These principles were enshrined in an agreement on human sequencing brokered at a strategy meeting sponsored by the Wellcome Trust in Bermuda in February 1996, and extended to data on other organisms at a later meeting.
Celera, by contrast, aimed to make its data available only to paying customers, and planned to patent some sequences before releasing them. Other companies, notably Incyte and Human Genome Sciences, were already operating on this basis, going after individual genes rather than the whole genome.
For John Sulston, releasing sequence information quickly was partly a matter of giving the biomedical community the earliest possible chance to do something useful with it, but also, importantly, it was a means of putting those sequences beyond the reach of commercial companies that might want to patent them or charge for access to the information.

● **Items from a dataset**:
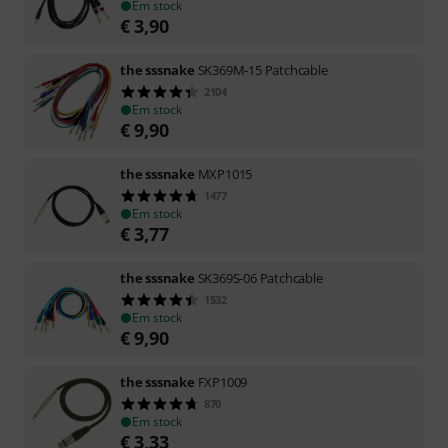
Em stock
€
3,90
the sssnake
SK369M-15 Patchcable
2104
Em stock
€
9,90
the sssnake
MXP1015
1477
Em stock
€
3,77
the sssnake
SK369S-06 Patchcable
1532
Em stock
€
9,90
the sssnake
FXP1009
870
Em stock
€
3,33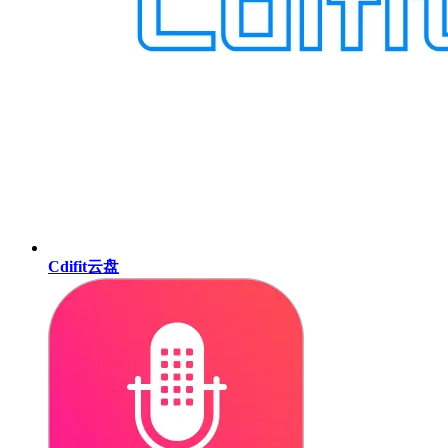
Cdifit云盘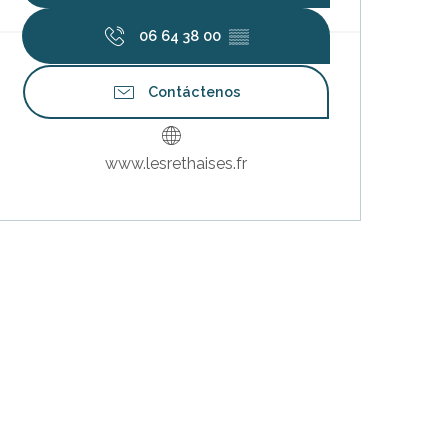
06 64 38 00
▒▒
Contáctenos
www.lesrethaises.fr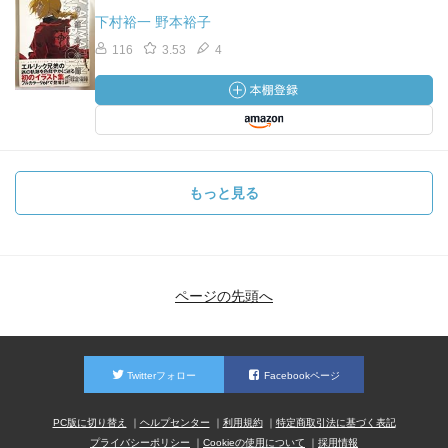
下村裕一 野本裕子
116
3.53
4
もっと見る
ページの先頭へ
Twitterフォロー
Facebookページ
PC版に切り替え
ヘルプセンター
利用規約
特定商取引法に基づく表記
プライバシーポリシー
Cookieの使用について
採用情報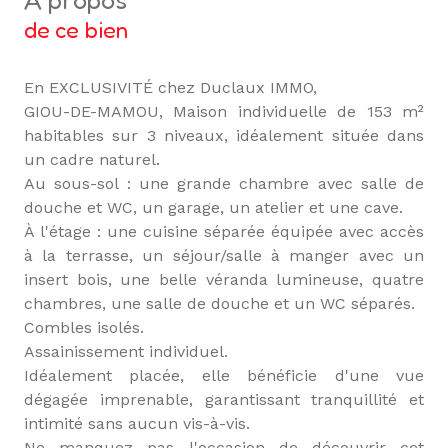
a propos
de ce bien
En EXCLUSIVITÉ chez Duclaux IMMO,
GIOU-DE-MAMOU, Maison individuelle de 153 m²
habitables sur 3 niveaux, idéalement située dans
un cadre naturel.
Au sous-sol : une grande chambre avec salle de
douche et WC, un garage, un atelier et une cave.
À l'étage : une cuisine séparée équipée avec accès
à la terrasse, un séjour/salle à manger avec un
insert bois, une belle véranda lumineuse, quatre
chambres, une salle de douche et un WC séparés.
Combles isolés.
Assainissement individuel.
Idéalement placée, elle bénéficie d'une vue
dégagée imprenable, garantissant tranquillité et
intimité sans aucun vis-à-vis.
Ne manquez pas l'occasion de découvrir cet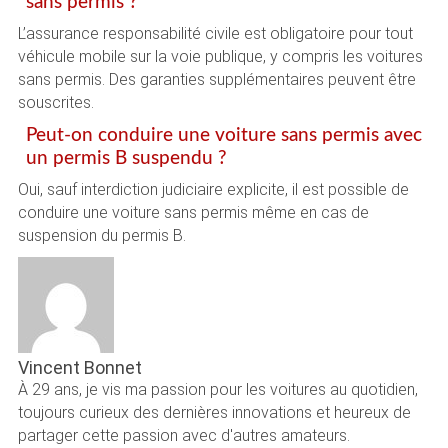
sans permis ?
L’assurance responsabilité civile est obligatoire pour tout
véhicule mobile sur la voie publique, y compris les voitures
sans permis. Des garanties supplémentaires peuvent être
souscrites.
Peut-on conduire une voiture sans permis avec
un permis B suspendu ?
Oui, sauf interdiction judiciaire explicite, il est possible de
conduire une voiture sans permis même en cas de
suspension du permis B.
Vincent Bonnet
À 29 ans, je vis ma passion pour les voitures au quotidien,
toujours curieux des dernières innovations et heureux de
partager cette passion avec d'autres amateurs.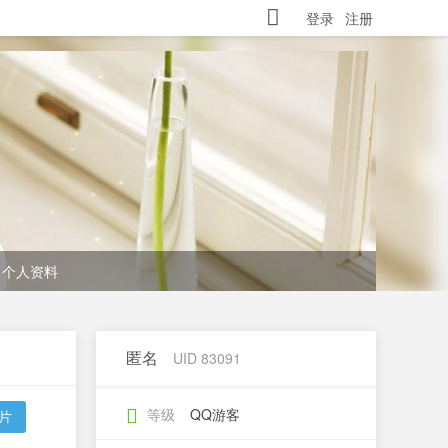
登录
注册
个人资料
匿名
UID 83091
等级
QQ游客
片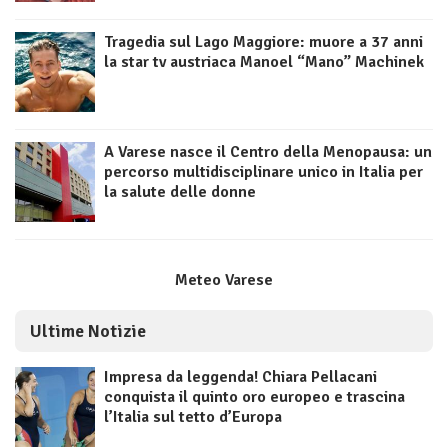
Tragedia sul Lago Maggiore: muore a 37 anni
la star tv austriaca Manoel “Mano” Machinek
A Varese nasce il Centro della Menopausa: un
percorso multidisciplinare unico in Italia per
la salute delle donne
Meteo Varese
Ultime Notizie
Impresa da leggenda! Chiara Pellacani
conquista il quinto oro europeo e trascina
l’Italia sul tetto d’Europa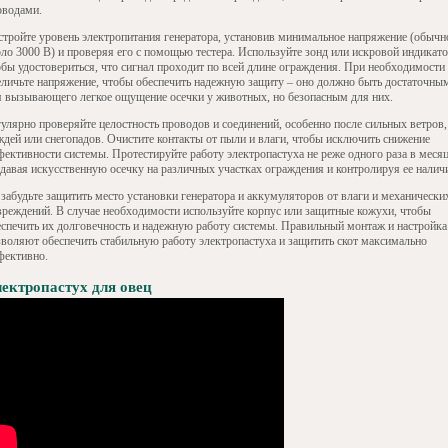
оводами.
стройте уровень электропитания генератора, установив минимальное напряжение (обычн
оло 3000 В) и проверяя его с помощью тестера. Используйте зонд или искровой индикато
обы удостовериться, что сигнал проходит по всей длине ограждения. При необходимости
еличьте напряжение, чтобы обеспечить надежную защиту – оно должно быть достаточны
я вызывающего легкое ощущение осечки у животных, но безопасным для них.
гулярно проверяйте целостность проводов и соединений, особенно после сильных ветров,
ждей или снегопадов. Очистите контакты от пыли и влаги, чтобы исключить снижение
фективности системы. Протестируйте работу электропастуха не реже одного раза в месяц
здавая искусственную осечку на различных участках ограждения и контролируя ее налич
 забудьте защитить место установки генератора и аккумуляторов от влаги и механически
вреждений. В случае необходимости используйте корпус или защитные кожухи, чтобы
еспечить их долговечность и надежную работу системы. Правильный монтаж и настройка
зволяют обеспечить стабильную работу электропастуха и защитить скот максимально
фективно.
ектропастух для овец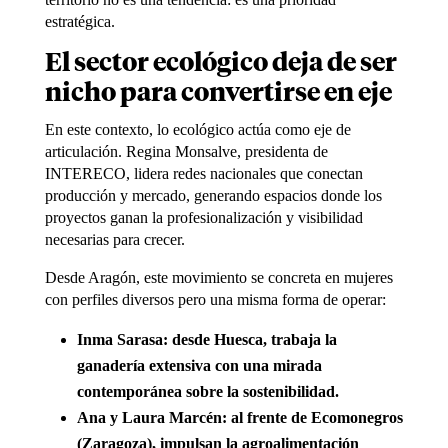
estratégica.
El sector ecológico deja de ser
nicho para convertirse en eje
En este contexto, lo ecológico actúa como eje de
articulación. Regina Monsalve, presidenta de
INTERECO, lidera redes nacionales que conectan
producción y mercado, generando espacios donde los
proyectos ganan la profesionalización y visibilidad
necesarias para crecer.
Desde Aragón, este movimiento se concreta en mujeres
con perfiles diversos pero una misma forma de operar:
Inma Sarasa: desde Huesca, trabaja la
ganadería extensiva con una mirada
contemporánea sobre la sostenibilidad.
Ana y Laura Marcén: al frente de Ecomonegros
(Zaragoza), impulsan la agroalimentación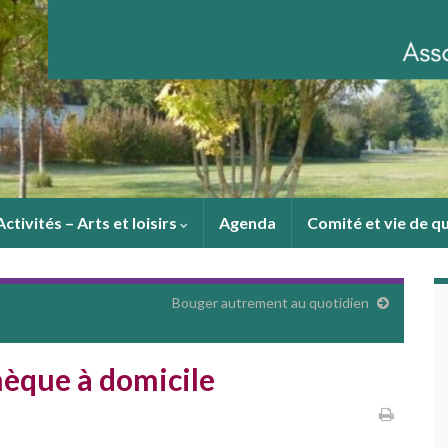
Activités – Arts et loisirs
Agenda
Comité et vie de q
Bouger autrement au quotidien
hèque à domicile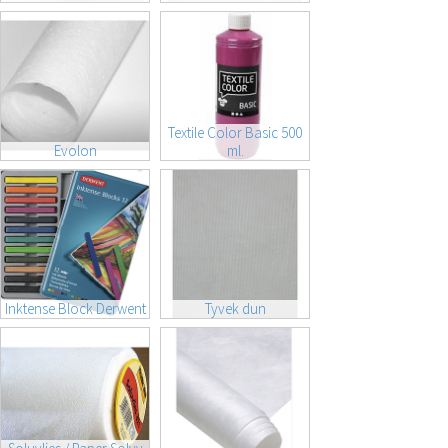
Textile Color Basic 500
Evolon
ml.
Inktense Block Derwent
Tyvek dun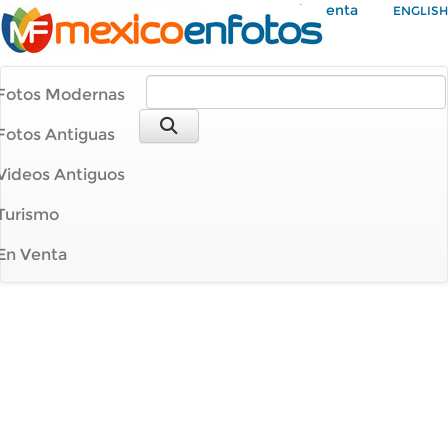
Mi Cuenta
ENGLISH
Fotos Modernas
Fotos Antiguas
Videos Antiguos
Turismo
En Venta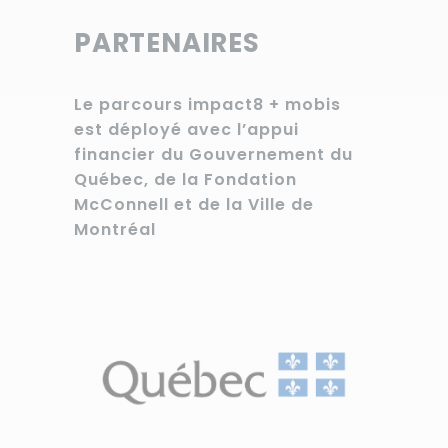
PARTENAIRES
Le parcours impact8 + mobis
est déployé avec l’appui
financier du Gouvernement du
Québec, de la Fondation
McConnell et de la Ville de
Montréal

● **Work instructions**:
1 > Condense the paragraph beginning "Celera, by contrast" from the passage on human genome sequencing into a short bulleted list that keeps its main facts.
2 > Decide whether each statement agrees with the passage on human genome sequencing, answering yes or no and quoting the words that settle it: (a) The Bermuda strategy meeting was sponsored by the Wellcome Trust. (b) Incyte and Human Genome Sciences were pursuing the whole genome. (c) Sulston regarded rapid release as a way to keep sequences from companies that might patent them.
3 > Extend the passage on human genome sequencing, starting after its final sentence.

● **Exercise responses**:
1 >
- Celera meant to make its data available only to paying customers.
- It planned to patent some sequences before releasing them.
- Other companies, notably Incyte and Human Genome Sciences, already worked this way, pursuing individual genes rather than the whole genome.

2 >
(a) Yes: "sponsored by the Wellcome Trust in Bermuda in February 1996"
(b) No: "going after individual genes rather than the whole genome"
(c) Yes: "putting those sequences beyond the reach of commercial companies that might want to patent them"

3 >
While not opposed to the patenting of products such as diagnostic tests or drugs, Dr Sulston and the other leaders of the publicly funded project viewed the patenting of the human sequence itself as unethical and an obstacle to the rapid application of genomic information to health problems.
"People have to take democratic responsibility for the human genome," says Dr Sulston. "It's not something that can be left to the commercial manufacturers, like making motor cars."
This principled stand was vindicated in March 2000 when US President Bill Clinton and UK Prime Minister Tony Blair issued a joint statement endorsing the public release of genomic data.